> _ASSIGNED TASK_:
Every line of the records counts; transcribe each one exactly.

[RECORDS SHOWN — start]

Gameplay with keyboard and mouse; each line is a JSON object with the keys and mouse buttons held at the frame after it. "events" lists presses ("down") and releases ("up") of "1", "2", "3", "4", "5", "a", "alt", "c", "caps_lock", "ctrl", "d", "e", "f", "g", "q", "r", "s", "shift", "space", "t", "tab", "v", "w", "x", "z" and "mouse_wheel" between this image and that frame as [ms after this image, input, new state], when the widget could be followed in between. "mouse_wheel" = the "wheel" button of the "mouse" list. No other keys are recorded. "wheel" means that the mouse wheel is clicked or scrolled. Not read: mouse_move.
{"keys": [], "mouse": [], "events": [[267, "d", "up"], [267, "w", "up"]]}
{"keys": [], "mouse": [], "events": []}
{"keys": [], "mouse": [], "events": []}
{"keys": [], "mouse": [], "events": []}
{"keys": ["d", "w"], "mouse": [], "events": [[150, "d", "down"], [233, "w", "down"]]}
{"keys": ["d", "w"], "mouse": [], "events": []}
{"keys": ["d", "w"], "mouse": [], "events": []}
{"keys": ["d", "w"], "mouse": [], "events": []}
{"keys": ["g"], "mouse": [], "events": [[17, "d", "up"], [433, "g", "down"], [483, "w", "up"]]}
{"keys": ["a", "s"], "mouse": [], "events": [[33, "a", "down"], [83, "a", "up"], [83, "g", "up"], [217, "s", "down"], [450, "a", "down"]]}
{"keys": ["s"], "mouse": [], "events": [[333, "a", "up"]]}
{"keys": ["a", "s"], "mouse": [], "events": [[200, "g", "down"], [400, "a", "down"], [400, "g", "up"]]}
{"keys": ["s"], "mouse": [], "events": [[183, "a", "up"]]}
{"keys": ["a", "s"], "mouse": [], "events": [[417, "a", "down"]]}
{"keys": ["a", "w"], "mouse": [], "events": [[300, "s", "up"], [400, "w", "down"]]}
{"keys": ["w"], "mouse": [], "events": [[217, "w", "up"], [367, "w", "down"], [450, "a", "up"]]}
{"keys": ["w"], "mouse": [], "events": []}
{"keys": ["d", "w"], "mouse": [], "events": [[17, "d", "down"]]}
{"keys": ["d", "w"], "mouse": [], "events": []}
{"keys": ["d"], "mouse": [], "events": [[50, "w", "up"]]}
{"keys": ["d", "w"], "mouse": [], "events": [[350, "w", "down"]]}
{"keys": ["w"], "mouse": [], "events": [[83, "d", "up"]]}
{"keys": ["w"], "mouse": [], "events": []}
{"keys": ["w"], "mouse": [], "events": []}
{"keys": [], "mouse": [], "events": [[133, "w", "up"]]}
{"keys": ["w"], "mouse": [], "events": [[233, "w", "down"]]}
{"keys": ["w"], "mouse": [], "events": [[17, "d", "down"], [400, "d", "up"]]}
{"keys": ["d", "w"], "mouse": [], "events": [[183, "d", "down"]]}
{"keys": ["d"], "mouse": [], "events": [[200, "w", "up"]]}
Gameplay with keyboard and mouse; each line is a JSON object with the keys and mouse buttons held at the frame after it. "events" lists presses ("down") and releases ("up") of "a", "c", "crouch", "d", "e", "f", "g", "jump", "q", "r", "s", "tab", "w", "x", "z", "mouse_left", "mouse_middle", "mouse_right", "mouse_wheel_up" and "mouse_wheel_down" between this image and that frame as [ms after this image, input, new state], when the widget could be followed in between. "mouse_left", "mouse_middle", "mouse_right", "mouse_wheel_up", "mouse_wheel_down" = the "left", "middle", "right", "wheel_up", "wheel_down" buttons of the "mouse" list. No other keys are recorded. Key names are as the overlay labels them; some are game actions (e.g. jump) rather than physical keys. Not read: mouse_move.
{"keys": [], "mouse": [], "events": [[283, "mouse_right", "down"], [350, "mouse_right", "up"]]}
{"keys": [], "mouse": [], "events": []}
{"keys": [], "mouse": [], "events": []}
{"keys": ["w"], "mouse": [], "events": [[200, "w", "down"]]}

[RECORDS SHOWN — finish]

> _TASK RESPONSE_:
Gameplay with keyboard and mouse; each line is a JSON object with the keys and mouse buttons held at the frame after it. "events" lists presses ("down") and releases ("up") of "1", "2", "3", "4", "5", "a", "alt", "c", "caps_lock", "ctrl", "d", "e", "f", "g", "q", "r", "s", "shift", "space", "t", "tab", "v", "w", "x", "z" and "mouse_wheel" between this image and that frame as [ms after this image, input, new state], when the widget could be followed in between. "mouse_wheel" = the "wheel" button of the "mouse" list. No other keys are recorded. "wheel" means that the mouse wheel is clicked or scrolled. Not read: mouse_move.
{"keys": [], "mouse": [], "events": [[267, "d", "up"], [267, "w", "up"]]}
{"keys": [], "mouse": [], "events": []}
{"keys": [], "mouse": [], "events": []}
{"keys": [], "mouse": [], "events": []}
{"keys": ["d", "w"], "mouse": [], "events": [[150, "d", "down"], [233, "w", "down"]]}
{"keys": ["d", "w"], "mouse": [], "events": []}
{"keys": ["d", "w"], "mouse": [], "events": []}
{"keys": ["d", "w"], "mouse": [], "events": []}
{"keys": ["g"], "mouse": [], "events": [[17, "d", "up"], [433, "g", "down"], [483, "w", "up"]]}
{"keys": ["a", "s"], "mouse": [], "events": [[33, "a", "down"], [83, "a", "up"], [83, "g", "up"], [217, "s", "down"], [450, "a", "down"]]}
{"keys": ["s"], "mouse": [], "events": [[333, "a", "up"]]}
{"keys": ["a", "s"], "mouse": [], "events": [[200, "g", "down"], [400, "a", "down"], [400, "g", "up"]]}
{"keys": ["s"], "mouse": [], "events": [[183, "a", "up"]]}
{"keys": ["a", "s"], "mouse": [], "events": [[417, "a", "down"]]}
{"keys": ["a", "w"], "mouse": [], "events": [[300, "s", "up"], [400, "w", "down"]]}
{"keys": ["w"], "mouse": [], "events": [[217, "w", "up"], [367, "w", "down"], [450, "a", "up"]]}
{"keys": ["w"], "mouse": [], "events": []}
{"keys": ["d", "w"], "mouse": [], "events": [[17, "d", "down"]]}
{"keys": ["d", "w"], "mouse": [], "events": []}
{"keys": ["d"], "mouse": [], "events": [[50, "w", "up"]]}
{"keys": ["d", "w"], "mouse": [], "events": [[350, "w", "down"]]}
{"keys": ["w"], "mouse": [], "events": [[83, "d", "up"]]}
{"keys": ["w"], "mouse": [], "events": []}
{"keys": ["w"], "mouse": [], "events": []}
{"keys": [], "mouse": [], "events": [[133, "w", "up"]]}
{"keys": ["w"], "mouse": [], "events": [[233, "w", "down"]]}
{"keys": ["w"], "mouse": [], "events": [[17, "d", "down"], [400, "d", "up"]]}
{"keys": ["d", "w"], "mouse": [], "events": [[183, "d", "down"]]}
{"keys": ["d"], "mouse": [], "events": [[200, "w", "up"]]}
Gameplay with keyboard and mouse; each line is a JSON object with the keys and mouse buttons held at the frame after it. "events" lists presses ("down") and releases ("up") of "a", "c", "crouch", "d", "e", "f", "g", "jump", "q", "r", "s", "tab", "w", "x", "z", "mouse_left", "mouse_middle", "mouse_right", "mouse_wheel_up" and "mouse_wheel_down" between this image and that frame as [ms after this image, input, new state], when the widget could be followed in between. "mouse_left", "mouse_middle", "mouse_right", "mouse_wheel_up", "mouse_wheel_down" = the "left", "middle", "right", "wheel_up", "wheel_down" buttons of the "mouse" list. No other keys are recorded. Key names are as the overlay labels them; some are game actions (e.g. jump) rather than physical keys. Not read: mouse_move.
{"keys": [], "mouse": [], "events": [[283, "mouse_right", "down"], [350, "mouse_right", "up"]]}
{"keys": [], "mouse": [], "events": []}
{"keys": [], "mouse": [], "events": []}
{"keys": ["w"], "mouse": [], "events": [[200, "w", "down"]]}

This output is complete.